Lithium-ion rechargeable batteries are already widely being used in electronic devices and electric vehicles, enabling an accelerating shift towards clean energy. But they come with environmental and human costs, which must be mitigated.
Materials in batteries, such as lithium, nickel, cobalt metals, and graphite, are increasingly scarce and expensive. Mining these materials requires a lot of energy and water. And as the demand is only accelerating, we are rapidly running out of the ingredients for Li-ion batteries, but demand is only accelerating. We need to reuse valuable components, but recycling batteries is difficult.
Researchers from Lawrence Berkeley National Laboratory (Berkeley Lab) have invented a material that solves these issues, making the process of extracting the ingredients for reuse easy, economical, cleaner, and more sustainable.
The new battery material is called the Quick-Release Binder. It’s a totally new type of binder – the glue-like substance that holds a battery’s active ingredients together.
The new Quick-Release Binder is made from two inexpensive, commercially available polymers, polyacrylic acid (PAA) and polyethyleneimine (PEI). These polymers are joined together through a bond between positively charged nitrogen atoms in PEI and negatively charged oxygen atoms in PAA. The binder dissolves in room-temperature alkaline water containing sodium hydroxide.
Batteries made with the binder simply need to be opened, placed in alkaline water, and gently shaken. The sodium ion breaks the two polymers apart, which dissolve into the liquid and free any electrode components embedded within. The separated elements can be easily filtered out of the water and air-dried.
Comparatively, current Li-ion battery recycling is an energy-demanding process that produces waste products. The method involves first shredding and grinding batteries, then burning them to separate the metals from the other constituents. The updated method is easier, cheaper, and better for the planet.
Excitingly, the Quick-Release Binder contains no toxic chemicals, and the unique production and breakdown processes eliminate the need for harsh solvents.
The research team is now working with Steve Sloop, a battery recycling developer and founder of OnTo Technologies, to finish testing the product and bring it to the market. They also hope to license the Quick-Release technology so it can be used in all the major Li-ion brands.

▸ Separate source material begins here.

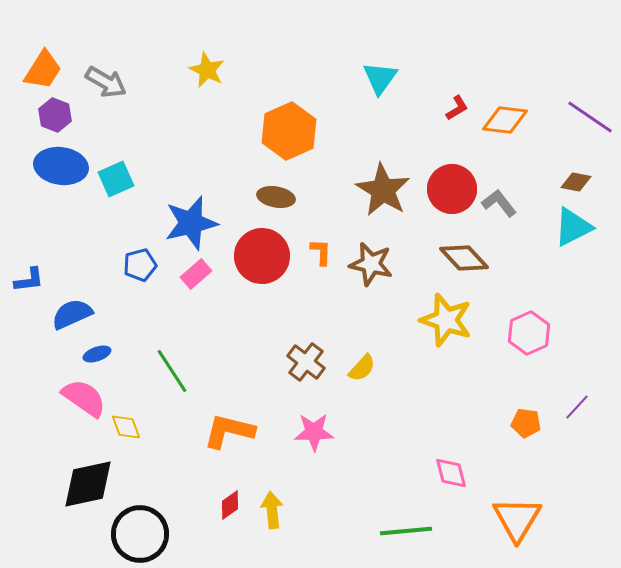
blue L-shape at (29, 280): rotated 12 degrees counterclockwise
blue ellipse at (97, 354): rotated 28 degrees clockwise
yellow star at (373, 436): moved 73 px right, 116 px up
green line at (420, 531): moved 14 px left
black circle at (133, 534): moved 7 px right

“The binder has a great feature that it can be ‘un-zipped’ with low-cost, environmentally benign processing, which benefits us all by improving the economic and environmental sustainability of advanced battery systems,” said Sloop. “It’s also a great achievement that the batteries contain no perfluoroalkyl and poly-fluoroalkyl substances (PFAS) – the family of compounds used to make non-stick coating and many other products, but it’s extraordinarily important for the future. Customers don’t want them due to the emerging link with health issues, and I think soon regulators will agree that we can’t keep using these chemicals.”